U.S. hog futures continued their declines Wednesday, falling on demand concerns and a broad-based selling of commodities by investors.
U.S. cattle futures came under similar pressures, but settled nearly flat as a sharp price drop in recent weeks may be slowing.
The lean-hog futures contract for May settled 2.05 cents, or 2.2%, lower at 90.6 cents a pound at the Chicago Mercantile Exchange, the lowest level for a front contract since late March. The June contract, which is the most actively traded, dropped 0.32 cent, or 0.4%, to 92.15 cents a pound.
Hog futures have come under pressure since setting record highs last month as demand weakens in the face of rising food and gasoline prices and feed costs pull back slightly. Further fueling declines in hog futures has been a broad exit by investors from commodities such as crude oil, metals and wheat.
"We have continued to see commodity liquidation in general," said Don Roose, an analyst with U.S. Commodities.

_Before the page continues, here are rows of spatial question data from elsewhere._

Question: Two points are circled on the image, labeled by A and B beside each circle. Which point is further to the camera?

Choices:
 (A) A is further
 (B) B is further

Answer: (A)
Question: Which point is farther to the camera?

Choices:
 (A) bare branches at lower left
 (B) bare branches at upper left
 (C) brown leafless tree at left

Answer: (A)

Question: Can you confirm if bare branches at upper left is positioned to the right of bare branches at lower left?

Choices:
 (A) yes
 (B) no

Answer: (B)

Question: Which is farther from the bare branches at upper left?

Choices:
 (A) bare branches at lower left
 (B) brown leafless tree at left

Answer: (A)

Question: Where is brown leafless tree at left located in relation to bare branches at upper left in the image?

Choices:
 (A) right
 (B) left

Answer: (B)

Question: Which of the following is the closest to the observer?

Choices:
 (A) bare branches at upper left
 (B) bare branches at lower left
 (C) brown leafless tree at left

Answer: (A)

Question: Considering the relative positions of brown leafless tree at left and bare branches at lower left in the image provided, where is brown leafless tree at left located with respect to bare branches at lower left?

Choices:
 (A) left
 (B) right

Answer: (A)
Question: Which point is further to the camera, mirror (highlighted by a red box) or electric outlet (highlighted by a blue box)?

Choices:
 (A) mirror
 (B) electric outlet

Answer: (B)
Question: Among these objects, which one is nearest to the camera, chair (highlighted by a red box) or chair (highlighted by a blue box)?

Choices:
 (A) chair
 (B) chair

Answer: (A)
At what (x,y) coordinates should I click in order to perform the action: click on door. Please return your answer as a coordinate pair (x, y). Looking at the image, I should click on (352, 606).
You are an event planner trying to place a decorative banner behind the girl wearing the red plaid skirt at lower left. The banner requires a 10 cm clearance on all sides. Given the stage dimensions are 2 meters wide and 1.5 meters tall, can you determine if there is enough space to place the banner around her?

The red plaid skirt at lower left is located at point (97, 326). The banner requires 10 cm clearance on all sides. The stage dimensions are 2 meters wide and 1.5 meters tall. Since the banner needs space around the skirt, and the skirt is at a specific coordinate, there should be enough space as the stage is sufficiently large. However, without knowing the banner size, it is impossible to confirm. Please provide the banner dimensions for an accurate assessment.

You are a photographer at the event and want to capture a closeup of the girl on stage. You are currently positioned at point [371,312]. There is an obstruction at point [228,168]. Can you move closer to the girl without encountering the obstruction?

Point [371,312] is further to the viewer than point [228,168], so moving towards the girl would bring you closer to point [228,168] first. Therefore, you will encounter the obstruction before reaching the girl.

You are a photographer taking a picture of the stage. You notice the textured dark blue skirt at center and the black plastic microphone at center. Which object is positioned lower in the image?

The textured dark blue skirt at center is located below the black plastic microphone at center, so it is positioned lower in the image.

He said driving the larger pullback is profit taking by investors and expectation for a broad softening of commodity demand amid higher prices. Sharp declines in silver helped fuel the general exit from hard assets with the precious metal falling nearly 19% since Friday's close.
Pork is facing its own demand issues. A slow start to grilling season because of cool, wet weather has limited any seasonal uptick in buying.
In the cash market, prices were reported from 50 cents to $1.50 per hundred pounds lower amid extremely limited buying interest as pork processors pull back their slaughter schedules due to slow pork sales and thin-to-negative margins.
The terminal markets traded narrowly mixed with tops from $61.50 to $62 per a hundred pound on a live basis.
Wholesale pork prices Tuesday fell $1.12 to $91.31 per a hundred pounds, the lowest since mid-March, according to U.S. Department of Agriculture data.